Na fotografiach zobaczycie nie tylko rosnące dzieci, ale też własne emocje zapisane w uśmiechach, fryzurach, ubraniach i tle codzienności. Po latach te zdjęcia staną się albumem wzruszeń – świadectwem mijającego czasu, który w codziennym pośpiechu często nam umyka.

Może wasze dziecko dopiero idzie do przedszkola. Może zaczyna pierwszą klasę. A może jest już starsze i myślicie, iż na tradycję jest za późno. Wcale nie! Każdy wrzesień to dobry moment, by zacząć.

Po kilku latach będziecie mieć piękne zestawienie, do którego będziecie wracać razem z dziećmi – i one także docenią, iż zachowaliście te wspomnienia. W codziennym chaosie poranka – z plecakiem, uśmiechem, czasem jeszcze z rozczochraną fryzurą. To prawdziwy obrazek dzieciństwa.

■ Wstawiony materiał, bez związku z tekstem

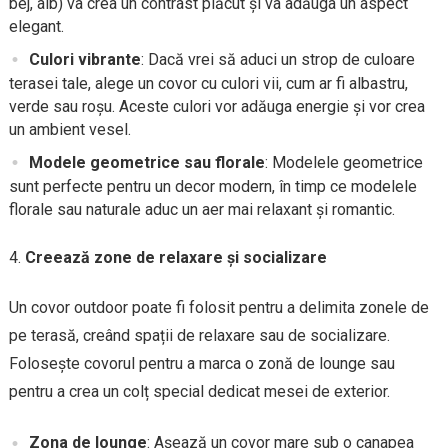
bej, alb) va crea un contrast plăcut și va adăuga un aspect
elegant.
Culori vibrante
: Dacă vrei să aduci un strop de culoare
terasei tale, alege un covor cu culori vii, cum ar fi albastru,
verde sau roșu. Aceste culori vor adăuga energie și vor crea
un ambient vesel.
Modele geometrice sau florale
: Modelele geometrice
sunt perfecte pentru un decor modern, în timp ce modelele
florale sau naturale aduc un aer mai relaxant și romantic.
Creează zone de relaxare și socializare
Un covor outdoor poate fi folosit pentru a delimita zonele de
pe terasă, creând spații de relaxare sau de socializare.
Folosește covorul pentru a marca o zonă de lounge sau
pentru a crea un colț special dedicat mesei de exterior.
Zona de lounge
: Așează un covor mare sub o canapea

Pamiątka, która nabiera wartości z czasem


Dziś to tylko szybkie dotknięcie symbolu w telefonie, ale za dziesięć, piętnaście lat będzie to wzruszająca historia waszej rodziny zapisana w fotografiach. Tradycja, do której wasze dzieci będą chciały wracać. I może kiedyś – powtórzą ją ze swoimi dziećmi.

Dlatego tego 1 września zróbcie jedno – weźcie telefon czy aparat i zatrzymajcie w kadrze ten moment. Może jeszcze nie wiecie, jak bardzo będziecie wdzięczni sobie samym za tę prostą, ale jakże piękną tradycję.